I’d never had surgery before, so I was uncertain what to expect when I walked through the doors of the Tahoe Forest Ambulatory Surgery complex in Truckee last week. It was 6 a.m. I was past being nervous at that point. I found myself determined, grateful, and open to magic. For over a year my right hip had been grinding in its socket, bone on bone. For over a year I’d been handicapped. A total hip replacement was the only fix, mild-mannered Dr. Cobb had explained to me in his office across the street. The anterior hip replacement he specializes in shortens surgery and recovery times. I was going for it!
The skinny version of a hospital bed looked very inviting once we got through the door. One of the many sweet nurses set me up there, and my husband, Jack, got to stay with me for the couple hours before the surgery nurse, Chris, wheeled me in. Sweet Nurse gave me a little cup of pills Dr. Cobb had prescribed: Tylenol, Lyrica, and long acting morphine. These, in combination with the spinal tap and other tricks Ricki the anesthesiologist would perform, would spare me the complexities and risks of a general anesthetic.
About 20 minutes before surgery, Dr. Cobb stopped by. “Any questions?” he asked in his soft-spoken, gentle manner. I shook my head. I’d taken my contact lenses out and the little cup of delights had begun working. I was in a most tranquil, silk-screened place. He smiled. “Just fix your hip?” he asked, and I nodded and smiled back.
Then Chris was there in his scrubs, with his surgery mask pulled down like a sloppy bandana. “It’s time, Carolyn. I am going to take great care of you, and everything will be fine, just fine. “
“I know,” I said. Ever since the first time I’d laid eyes on Dr. Cobb I knew he had me. I knew I had nothing to worry about.
I’d seen what I saw next dozens of times, since I watch t.v. It’s the camera angle from the gurney headed to the O.R. Usually it’s accompanied with suspenseful music, but not this time. I was amazed that it was I who was on the movie gurney, that this was in fact my movie. Chris pressed a large button in the hall and we entered the operating arena or auditorium. It was stunningly white, both walls and light. And it was cold. Very cold. I made an arc out of my back as I leaned against Chris, and Ricki poked me in the spine—the only thing I felt. Chris was next to me then, showing me the different people in the room. “She gives Dr. Cobb his instruments.” Masked people nodded at me as I grew even more deliciously hazy. Ricki was working some magic with my I.V.

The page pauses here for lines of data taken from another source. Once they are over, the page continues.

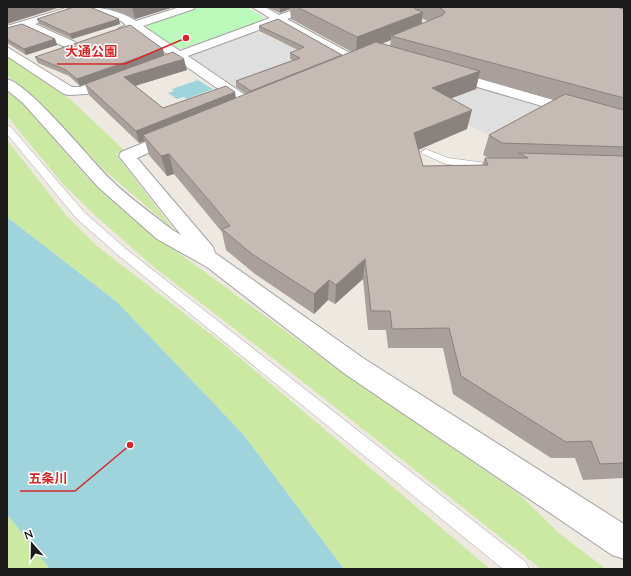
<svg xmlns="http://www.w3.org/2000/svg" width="631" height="576" font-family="Lato,'Noto Sans JP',sans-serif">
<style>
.grass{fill:#cce9a4}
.park{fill:#bbfabb}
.parking{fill:#dfdfdf}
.water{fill:#9fd4dc}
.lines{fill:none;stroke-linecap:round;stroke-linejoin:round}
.lane-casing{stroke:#a2a2a2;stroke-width:1}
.street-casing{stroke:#a2a2a2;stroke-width:2}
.lane{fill:#fff;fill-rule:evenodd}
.street{fill:#fff;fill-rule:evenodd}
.wall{fill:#a9a09b;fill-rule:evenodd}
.shaded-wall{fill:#8a827e}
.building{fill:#c5bab4;stroke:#8a827e}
.leader{fill:none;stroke:#d62828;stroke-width:1.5}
.callout-dot{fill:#d62828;stroke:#fff;stroke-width:1.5}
.callout-label{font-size:13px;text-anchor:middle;font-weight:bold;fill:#d62828;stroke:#fff;stroke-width:3;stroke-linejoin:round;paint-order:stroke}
</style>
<rect width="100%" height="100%" fill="#ede8e0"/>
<g class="grass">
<polygon points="7,56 70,99 125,151 116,154 174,230 104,170 37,100 7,75"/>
<polygon points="7,89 21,102 92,183 150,232 332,365 519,494 560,534 606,569 541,569 261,349 155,268 97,217 64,185 39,155 7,116"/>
<polygon points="7,140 66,215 97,246 221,342 490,569 344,569 243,434 117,302 7,217"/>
<polygon points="7,514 50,569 7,569"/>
</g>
<polygon class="park" points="196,7 246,7 263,17 263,20 184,48 176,49 144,28 147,25"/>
<g class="parking">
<polygon points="256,31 282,43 301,36 319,46 287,58 316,72 276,72 234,87 190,58 191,54"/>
<polygon points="465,82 555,111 537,162 437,107 465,93 453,87"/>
</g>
<g class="water">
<polygon points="198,80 213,89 187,99 184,97 177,99 168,93 174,91 172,89"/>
<polygon points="7,217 117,302 243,434 344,569 50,569 7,514"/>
</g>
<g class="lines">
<g class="lane-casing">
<g id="lane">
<polygon points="7,125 10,126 84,212 126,249 526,562 529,569 503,569 118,255 76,218 7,134"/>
<polygon points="426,149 448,158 494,164 499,167 494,170 446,164 423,154 421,152"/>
</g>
</g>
<g class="street-casing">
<g id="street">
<path d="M83 7C101 7 121 11 136 21L180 7H195L194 9 143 26 180 51 270 18 252 7H265L279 15 301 7H316L315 9 287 19 359 58 361 61 355 65 351 64 278 23 188 56 254 101 256 104 254 107H244L177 60 155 69H145L144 66 145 63 169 55 133 30 124 32 120 31 118 29 126 25 121 21 84 9Z"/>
<polygon points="66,8 71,11 70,13 35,24 75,42 77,45 75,48 67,48 25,28 7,33 7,26"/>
<polygon points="7,47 72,87 80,87 114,75 119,76 121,79 119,82 87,94 69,95 64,94 7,56"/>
<polygon points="448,70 624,120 624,130 443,77 441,74 443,71"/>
<path d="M7 79C30 85 89 158 110 179 128 197 151 213 171 229L181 235 119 156 121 152 168 133H180L182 136 180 139 137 158 213 247 215 253 363 358 624 524V559L612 555 345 374 207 267 157 239 98 187 23 103 7 90Z"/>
</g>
</g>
<use href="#lane" class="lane"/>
<use href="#street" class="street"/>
</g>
<g class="wall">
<polygon points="97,7 174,7 135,19 123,13 103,7"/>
<path d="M266 7H624V478L583 480 575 458H551L453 394 443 348H388L386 330H368L363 279 335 304 328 300 314 314 255 274 226 250 222 232 174 174 167 176 149 155 145 141 139 143 89 95 85 84 130 68 80 86 69 76 38 63 35 57 163 49 164 55 187 70 135 86 163 108 236 98 246 94 236 87V81L293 60 290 59V53L298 50 259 31V26L342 55V56L352 52 291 19 290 9 280 13ZM422 18 425 20 428 21 421 24ZM391 40 390 46 382 44 386 42ZM478 78 554 100 489 135 483 155 489 158H485L482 165 423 166 418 150 467 129 451 98 476 89Z"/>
<polygon points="37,19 120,24 72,39 39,24"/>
<polygon points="7,28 55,39 57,45 26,55 7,43"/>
</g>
<g class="shaded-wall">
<polygon points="7,7 61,7 7,24"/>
<polygon points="132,7 174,7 135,19"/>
<polygon points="280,7 290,7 290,9 280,13"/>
<polygon points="423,12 421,28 391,36 391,40 356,54 357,37"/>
<polygon points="119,19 120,24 72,39 70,34"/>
<polygon points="55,39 57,45 26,55 24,49"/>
<polygon points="163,49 164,55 80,86 77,79"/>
<polygon points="342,55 342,61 251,97 251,91"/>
<polygon points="184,59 187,70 128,88 124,77"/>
<polygon points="480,71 476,89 429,107 432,88"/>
<polygon points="235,92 237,104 143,135 145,141 139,143 136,131"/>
<polygon points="472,110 467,129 411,153 414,133"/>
<polygon points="169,154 174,174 167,176 161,156"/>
<polygon points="365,259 363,279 335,304 336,285"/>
<polygon points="329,280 328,300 314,314 314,294"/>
</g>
<g class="building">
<polygon points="74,7 90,7 119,19 70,34 37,19"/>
<polygon points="297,7 413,7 417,10 423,12 357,37"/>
<polygon points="437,7 616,7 624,9 624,98 391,36 443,15 445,12 442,9"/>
<polygon points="278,19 342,55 251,91 236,81 300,58 290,53 304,47 259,26"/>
<polygon points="22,24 55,39 24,49 7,39 7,28"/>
<polygon points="130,25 163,49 77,79 66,70 35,57"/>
<polygon points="376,42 480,71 432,88 472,110 414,133 423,166 488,165 485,158 528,158 519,153 624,156 624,463 600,464 591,441 566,442 461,376 449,328 392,329 390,311 371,311 365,259 336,285 329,280 314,294 252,254 222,229 230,226 212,204 169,154 161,156 143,135"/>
<polygon points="173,52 184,59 124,77 163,108 226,86 235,92 136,131 85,84"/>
<polygon points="565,94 624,110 624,147 502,143 489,135"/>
</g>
<path class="leader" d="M186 38L125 64H57M130 445L75 491H20"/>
<g class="callout-dot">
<circle cx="186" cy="38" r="4"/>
<circle cx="130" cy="445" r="4"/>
</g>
<g class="callout-label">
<text x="91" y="56">大通公園</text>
<text x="48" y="483">五条川</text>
</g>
<rect width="631" height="576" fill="none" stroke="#1b1b1b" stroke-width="16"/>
<g transform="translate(32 544) rotate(340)" stroke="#ffffff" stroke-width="3" paint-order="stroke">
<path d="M0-3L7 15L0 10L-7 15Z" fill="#1b1b1b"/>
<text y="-6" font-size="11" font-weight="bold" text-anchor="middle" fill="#1b1b1b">N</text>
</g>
</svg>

It was then the silence was blasted away. Heavy metal music—loud—shook the room. “Hear that, Carolyn?” Chris said. “That means Dr. Cobb is IN THE HOUSE!” “Yeah!!” his compatriots chorused, and I could feel their energy multiplying with every beat. They suddenly became a heavy metal version of the Village People, except they were all dressed the same. I lay back, convinced I’d begun to hallucinate. I looked up to see that my legs had been placed in what looked like immobilizing casts, suspended mid air. I was completely disconnected from them, and I didn’t care at all.
I’d told Ricki I didn’t want to hear anything, and she said that was easily done. But toward the end of the 45 minute procedure, I heard a loud drilling and pounding above the pounding, matching beat of the music. I opened my eyes. “Hey, are you attaching the plate to my femur?”
“That’s exactly what I’m doing,” Dr. Cobb called out over the music, his eyes smiling at me.
“Do you want to be more out?” Ricki asked.
“No! I like hearing it now!” I replied.
“Yay! She wants to hear it now!” They chorused. I could feel how they were all supporting me with a powerful, feisty bandwidth of energy. My team.
It seemed just seconds later that the music stopped and Chris announced, “Dr. Cobb HAS LEFT the O.R.!” He wheeled me into recovery where I continued to be such a center of attention that it fascinated me. I began to see Escher-like visuals and joke with the nurses. They put this blue electric air blanket on me, and it was quickly my new best friend.
A couple hours later I was in my room eating French Dip, mushroom soup, and an arugula and heirloom tomato salad. After that, I stood up and walked on what felt like a new leg. The next morning Dr. Cobb stopped by to sign my discharge papers, looking placid as usual in a light brown pants and shirt. “How are you?” he asked softly.
“Was I hallucinating?” I asked. “I thought there was heavy metal music.”
He smiled shyly. “Yeah, I always play music in the O.R. Always.”
That morning and many times since, as I’ve reflected on my surgical experience, I realized that I never felt a moment of fear. It was one of the most dramatic moments of my movie, and yet it seemed to play out so naturally. It even had its own soundtrack. I signed up for another surgery in December, so I’ll have matching bionic hips. One of Dr. Cobb’s nurses told me that sometimes he lets patients pick out the music. But I’m not going to ask, since I so enjoyed his last selection. I’ll look forward to the surprise.